# [What the exercise asks]
Print the data below exactly, but only the lines from the one containing "North Kensington (1)" down to the one containing "approves, the same", inclusive.
Data records Start Marker
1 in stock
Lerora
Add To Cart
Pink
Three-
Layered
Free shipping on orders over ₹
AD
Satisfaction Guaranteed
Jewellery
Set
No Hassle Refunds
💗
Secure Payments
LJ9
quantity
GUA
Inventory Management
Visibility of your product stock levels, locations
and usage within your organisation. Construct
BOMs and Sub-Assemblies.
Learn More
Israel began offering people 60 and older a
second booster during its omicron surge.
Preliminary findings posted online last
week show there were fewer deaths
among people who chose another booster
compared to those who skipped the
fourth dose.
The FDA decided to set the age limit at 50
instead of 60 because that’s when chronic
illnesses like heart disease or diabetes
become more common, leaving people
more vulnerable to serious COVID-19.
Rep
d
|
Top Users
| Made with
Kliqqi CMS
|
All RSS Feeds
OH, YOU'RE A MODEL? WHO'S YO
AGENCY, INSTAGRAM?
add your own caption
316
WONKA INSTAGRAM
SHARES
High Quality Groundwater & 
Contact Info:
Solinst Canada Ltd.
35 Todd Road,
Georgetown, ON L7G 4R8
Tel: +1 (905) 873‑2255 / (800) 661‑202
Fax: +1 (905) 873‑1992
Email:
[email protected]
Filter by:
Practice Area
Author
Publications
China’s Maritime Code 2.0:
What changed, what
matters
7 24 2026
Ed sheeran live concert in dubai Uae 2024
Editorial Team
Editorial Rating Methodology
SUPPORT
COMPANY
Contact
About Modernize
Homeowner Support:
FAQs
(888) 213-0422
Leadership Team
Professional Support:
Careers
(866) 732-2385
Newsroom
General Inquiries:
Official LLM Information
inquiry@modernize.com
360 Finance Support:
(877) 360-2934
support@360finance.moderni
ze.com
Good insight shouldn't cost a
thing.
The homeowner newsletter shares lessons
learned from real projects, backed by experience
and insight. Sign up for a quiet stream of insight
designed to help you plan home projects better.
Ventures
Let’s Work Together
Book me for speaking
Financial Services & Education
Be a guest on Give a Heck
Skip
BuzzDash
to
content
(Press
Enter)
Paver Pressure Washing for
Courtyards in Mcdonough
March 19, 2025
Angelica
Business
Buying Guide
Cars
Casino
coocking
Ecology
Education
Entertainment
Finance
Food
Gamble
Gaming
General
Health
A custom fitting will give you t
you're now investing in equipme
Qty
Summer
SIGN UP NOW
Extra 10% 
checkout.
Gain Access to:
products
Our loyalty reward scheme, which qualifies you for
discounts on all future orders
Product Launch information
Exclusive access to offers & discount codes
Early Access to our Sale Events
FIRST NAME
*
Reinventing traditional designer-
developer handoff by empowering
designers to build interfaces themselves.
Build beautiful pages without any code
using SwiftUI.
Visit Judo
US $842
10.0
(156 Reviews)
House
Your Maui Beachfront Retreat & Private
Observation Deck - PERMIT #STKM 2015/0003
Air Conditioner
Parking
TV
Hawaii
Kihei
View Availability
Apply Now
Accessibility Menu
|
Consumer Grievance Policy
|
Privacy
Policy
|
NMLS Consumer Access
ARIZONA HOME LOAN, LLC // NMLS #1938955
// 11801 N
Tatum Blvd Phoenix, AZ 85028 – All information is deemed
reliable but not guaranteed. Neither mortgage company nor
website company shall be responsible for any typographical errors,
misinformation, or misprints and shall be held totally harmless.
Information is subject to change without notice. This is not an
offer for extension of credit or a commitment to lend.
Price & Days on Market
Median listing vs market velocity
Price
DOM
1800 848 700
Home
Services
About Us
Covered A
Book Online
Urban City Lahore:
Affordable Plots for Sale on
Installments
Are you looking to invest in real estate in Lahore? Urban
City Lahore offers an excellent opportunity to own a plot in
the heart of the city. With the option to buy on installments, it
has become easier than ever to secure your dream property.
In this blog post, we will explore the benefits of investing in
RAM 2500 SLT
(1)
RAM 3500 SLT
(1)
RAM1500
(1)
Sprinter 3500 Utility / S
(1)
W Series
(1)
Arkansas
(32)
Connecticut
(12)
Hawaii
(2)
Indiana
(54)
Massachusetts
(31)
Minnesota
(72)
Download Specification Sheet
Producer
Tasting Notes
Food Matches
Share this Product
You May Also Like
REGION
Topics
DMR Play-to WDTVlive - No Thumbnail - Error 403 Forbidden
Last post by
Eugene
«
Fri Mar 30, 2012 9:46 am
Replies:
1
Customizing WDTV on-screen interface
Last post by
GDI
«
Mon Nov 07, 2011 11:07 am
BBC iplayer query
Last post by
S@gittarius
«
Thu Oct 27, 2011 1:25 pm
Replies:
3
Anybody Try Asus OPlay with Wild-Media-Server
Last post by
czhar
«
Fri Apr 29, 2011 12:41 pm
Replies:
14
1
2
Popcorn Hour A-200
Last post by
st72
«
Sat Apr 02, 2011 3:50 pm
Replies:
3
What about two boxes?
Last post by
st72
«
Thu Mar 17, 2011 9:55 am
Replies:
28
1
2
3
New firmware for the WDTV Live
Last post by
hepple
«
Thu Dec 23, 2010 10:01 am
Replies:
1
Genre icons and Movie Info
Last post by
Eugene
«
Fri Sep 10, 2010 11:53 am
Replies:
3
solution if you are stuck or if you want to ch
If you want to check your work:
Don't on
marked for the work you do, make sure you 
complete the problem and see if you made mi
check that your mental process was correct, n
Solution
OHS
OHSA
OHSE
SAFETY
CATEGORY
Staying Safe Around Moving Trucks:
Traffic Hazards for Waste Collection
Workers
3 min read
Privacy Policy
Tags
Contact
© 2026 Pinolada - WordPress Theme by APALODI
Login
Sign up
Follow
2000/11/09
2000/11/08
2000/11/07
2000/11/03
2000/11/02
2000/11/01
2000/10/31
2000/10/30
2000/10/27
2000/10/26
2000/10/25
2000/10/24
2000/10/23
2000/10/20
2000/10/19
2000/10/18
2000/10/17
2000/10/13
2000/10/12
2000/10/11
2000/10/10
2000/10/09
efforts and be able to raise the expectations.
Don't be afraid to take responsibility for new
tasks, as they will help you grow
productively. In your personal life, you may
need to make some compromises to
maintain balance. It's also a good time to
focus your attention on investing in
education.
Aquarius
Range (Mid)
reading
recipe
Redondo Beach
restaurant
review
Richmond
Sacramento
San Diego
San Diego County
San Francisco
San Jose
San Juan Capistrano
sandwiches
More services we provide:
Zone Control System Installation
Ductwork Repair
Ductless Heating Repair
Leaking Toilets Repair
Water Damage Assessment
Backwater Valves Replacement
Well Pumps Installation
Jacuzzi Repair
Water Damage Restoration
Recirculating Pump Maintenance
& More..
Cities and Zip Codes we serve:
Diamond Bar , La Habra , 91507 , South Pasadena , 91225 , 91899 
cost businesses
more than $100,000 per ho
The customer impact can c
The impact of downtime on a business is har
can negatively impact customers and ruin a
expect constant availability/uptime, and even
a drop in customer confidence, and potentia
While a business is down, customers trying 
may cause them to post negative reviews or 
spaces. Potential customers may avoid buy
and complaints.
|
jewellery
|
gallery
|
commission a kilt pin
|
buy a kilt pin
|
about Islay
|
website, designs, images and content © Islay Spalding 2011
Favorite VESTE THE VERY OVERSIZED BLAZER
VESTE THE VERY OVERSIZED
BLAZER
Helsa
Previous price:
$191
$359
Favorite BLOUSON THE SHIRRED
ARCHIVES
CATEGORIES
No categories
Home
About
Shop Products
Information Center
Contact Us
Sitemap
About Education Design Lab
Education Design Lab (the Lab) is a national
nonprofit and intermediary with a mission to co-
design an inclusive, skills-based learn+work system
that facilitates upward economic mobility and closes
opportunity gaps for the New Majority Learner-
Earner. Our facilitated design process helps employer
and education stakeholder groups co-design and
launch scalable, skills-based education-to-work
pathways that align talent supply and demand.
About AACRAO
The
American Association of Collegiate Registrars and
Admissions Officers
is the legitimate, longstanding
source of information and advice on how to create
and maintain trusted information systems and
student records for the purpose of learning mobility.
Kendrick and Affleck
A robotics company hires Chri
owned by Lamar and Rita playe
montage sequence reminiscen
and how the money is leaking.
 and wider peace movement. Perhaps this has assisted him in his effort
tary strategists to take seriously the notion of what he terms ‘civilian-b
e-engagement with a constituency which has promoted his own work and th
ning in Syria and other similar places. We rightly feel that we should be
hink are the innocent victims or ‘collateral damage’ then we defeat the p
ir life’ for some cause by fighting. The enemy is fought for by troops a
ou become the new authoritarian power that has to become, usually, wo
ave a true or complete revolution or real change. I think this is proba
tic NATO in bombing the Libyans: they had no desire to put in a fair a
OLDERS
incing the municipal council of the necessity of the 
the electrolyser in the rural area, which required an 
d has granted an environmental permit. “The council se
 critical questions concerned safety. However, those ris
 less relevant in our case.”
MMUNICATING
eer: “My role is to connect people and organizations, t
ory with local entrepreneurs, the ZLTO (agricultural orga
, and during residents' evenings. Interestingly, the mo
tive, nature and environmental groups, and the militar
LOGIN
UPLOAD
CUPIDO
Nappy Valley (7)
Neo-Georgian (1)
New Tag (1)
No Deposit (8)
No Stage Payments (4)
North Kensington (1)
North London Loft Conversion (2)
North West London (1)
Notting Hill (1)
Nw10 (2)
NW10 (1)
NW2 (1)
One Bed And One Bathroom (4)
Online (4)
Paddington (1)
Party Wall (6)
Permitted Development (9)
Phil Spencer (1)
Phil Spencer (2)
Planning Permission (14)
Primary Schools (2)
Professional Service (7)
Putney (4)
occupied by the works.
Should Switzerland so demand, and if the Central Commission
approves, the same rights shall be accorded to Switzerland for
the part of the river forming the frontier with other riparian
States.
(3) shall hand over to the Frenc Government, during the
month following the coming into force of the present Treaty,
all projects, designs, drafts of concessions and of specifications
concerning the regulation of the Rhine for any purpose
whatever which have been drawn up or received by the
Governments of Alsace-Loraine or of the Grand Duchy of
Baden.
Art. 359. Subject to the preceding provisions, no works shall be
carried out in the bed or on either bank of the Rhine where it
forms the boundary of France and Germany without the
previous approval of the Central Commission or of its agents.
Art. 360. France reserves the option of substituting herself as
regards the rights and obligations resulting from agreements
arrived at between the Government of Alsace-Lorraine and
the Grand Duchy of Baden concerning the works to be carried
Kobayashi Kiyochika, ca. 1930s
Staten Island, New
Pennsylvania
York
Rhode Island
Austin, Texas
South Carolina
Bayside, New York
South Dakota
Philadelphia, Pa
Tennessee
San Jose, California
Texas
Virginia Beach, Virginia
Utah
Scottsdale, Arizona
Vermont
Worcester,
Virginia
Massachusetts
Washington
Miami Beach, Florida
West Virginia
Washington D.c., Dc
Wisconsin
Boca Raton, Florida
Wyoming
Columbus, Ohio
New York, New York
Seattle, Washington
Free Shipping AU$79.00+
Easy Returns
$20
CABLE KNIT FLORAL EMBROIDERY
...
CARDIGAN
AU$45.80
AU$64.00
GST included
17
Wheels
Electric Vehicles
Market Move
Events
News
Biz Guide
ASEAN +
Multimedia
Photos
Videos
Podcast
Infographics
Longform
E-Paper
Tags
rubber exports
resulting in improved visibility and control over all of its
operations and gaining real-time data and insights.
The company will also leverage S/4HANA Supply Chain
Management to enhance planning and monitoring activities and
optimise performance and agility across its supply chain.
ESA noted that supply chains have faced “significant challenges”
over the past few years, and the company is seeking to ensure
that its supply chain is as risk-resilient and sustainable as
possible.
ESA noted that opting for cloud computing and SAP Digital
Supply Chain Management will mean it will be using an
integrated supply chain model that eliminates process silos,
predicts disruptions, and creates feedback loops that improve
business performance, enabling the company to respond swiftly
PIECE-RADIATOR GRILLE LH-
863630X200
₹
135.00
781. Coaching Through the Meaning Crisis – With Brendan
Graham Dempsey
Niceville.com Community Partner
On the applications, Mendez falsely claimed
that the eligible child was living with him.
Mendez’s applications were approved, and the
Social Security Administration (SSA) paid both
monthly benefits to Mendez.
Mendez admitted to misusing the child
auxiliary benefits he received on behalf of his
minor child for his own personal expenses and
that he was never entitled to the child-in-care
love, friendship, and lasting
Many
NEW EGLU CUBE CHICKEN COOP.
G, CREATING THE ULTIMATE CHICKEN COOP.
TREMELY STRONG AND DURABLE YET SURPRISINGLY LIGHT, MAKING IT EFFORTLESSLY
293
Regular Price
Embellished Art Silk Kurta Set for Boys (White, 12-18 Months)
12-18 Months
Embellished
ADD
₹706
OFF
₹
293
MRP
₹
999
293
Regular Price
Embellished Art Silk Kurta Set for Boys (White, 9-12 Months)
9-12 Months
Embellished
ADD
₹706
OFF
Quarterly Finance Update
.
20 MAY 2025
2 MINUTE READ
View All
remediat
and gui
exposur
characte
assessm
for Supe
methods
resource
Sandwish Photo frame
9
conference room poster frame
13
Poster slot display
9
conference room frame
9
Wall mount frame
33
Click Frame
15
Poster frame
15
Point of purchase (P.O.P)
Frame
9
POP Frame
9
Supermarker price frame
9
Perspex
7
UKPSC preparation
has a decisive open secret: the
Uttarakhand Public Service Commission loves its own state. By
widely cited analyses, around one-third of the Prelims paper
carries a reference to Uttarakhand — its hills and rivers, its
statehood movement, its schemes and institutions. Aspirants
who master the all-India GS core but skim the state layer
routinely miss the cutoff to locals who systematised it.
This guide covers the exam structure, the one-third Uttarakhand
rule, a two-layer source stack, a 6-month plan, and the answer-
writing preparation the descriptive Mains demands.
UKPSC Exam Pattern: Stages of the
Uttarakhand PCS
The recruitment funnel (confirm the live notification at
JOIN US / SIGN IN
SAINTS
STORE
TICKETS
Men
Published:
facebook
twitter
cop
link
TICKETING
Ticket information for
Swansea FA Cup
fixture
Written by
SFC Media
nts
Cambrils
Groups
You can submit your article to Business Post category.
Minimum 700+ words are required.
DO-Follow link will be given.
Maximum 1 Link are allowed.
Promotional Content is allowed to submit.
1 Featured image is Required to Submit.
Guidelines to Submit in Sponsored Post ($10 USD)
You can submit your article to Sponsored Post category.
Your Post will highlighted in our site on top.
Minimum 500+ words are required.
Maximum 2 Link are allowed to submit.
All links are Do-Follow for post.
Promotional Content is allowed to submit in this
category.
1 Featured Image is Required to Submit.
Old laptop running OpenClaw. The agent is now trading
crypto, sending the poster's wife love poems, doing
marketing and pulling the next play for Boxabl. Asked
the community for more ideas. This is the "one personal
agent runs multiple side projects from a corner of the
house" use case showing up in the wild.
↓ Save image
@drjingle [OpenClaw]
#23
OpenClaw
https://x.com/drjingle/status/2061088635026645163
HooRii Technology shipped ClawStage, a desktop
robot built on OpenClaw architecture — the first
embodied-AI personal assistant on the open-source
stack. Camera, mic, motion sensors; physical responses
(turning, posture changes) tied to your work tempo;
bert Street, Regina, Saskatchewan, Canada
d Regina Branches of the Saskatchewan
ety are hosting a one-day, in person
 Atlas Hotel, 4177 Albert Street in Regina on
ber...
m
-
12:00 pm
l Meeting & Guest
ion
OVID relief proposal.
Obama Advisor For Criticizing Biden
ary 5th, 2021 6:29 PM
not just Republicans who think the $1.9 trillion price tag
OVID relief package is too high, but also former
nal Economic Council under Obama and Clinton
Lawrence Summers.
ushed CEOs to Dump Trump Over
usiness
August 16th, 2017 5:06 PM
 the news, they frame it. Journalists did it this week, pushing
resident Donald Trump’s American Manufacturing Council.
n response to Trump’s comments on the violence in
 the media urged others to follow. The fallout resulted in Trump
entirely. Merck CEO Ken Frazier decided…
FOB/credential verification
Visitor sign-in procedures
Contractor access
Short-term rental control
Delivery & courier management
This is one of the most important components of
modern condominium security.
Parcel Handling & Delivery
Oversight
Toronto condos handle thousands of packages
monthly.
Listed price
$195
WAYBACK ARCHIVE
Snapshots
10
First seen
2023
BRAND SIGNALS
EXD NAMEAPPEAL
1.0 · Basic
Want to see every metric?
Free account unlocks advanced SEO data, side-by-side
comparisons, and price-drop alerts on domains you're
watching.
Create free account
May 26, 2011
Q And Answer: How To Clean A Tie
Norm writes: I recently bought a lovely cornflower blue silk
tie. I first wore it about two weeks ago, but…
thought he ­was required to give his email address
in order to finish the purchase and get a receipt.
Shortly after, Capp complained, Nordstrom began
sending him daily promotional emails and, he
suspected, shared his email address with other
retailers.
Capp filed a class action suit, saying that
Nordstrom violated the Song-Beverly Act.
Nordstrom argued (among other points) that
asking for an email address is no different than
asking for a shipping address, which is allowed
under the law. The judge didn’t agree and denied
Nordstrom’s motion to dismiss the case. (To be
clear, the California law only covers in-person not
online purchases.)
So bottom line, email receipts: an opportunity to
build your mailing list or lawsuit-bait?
Data records End Marker
# [Result of the task]
North Kensington (1)
North London Loft Conversion (2)
North West London (1)
Notting Hill (1)
Nw10 (2)
NW10 (1)
NW2 (1)
One Bed And One Bathroom (4)
Online (4)
Paddington (1)
Party Wall (6)
Permitted Development (9)
Phil Spencer (1)
Phil Spencer (2)
Planning Permission (14)
Primary Schools (2)
Professional Service (7)
Putney (4)
occupied by the works.
Should Switzerland so demand, and if the Central Commission
approves, the same rights shall be accorded to Switzerland for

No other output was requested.